#### Assignment:
Show every line of the records below that contains the word "gare", copying each such line in full.

#### Source records:
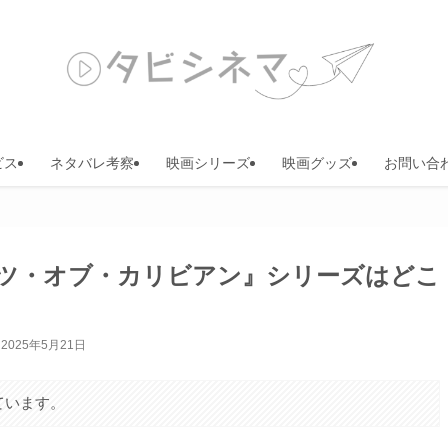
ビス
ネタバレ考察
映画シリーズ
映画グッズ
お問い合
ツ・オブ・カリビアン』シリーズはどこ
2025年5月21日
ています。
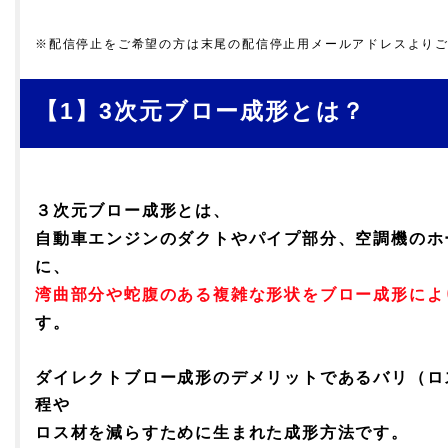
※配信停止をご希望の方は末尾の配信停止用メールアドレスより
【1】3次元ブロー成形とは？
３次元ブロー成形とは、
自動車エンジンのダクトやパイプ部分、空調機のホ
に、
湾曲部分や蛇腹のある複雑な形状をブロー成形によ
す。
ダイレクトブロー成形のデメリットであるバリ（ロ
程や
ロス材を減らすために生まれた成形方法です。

--

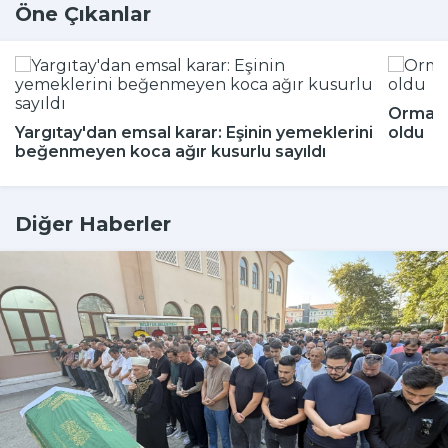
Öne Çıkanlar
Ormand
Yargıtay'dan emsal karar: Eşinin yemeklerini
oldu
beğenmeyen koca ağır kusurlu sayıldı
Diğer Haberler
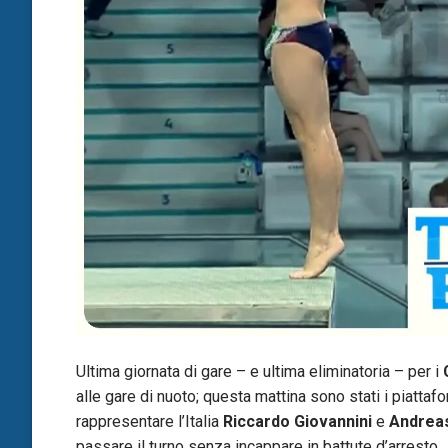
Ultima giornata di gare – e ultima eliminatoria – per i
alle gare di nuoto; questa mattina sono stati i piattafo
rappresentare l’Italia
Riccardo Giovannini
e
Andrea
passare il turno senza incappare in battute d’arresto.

==

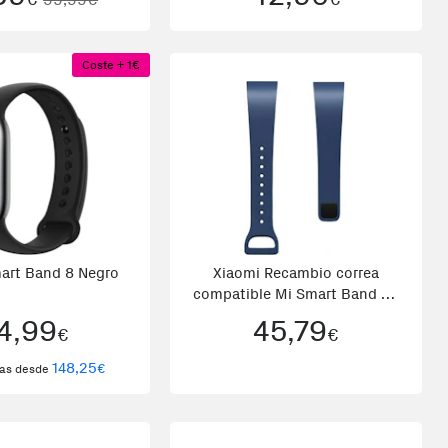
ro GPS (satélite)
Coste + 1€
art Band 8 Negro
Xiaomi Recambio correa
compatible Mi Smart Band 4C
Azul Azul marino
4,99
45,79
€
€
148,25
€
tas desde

#### Exercise response:
Ultima giornata di gare – e ultima eliminatoria – per i
alle gare di nuoto; questa mattina sono stati i piattafo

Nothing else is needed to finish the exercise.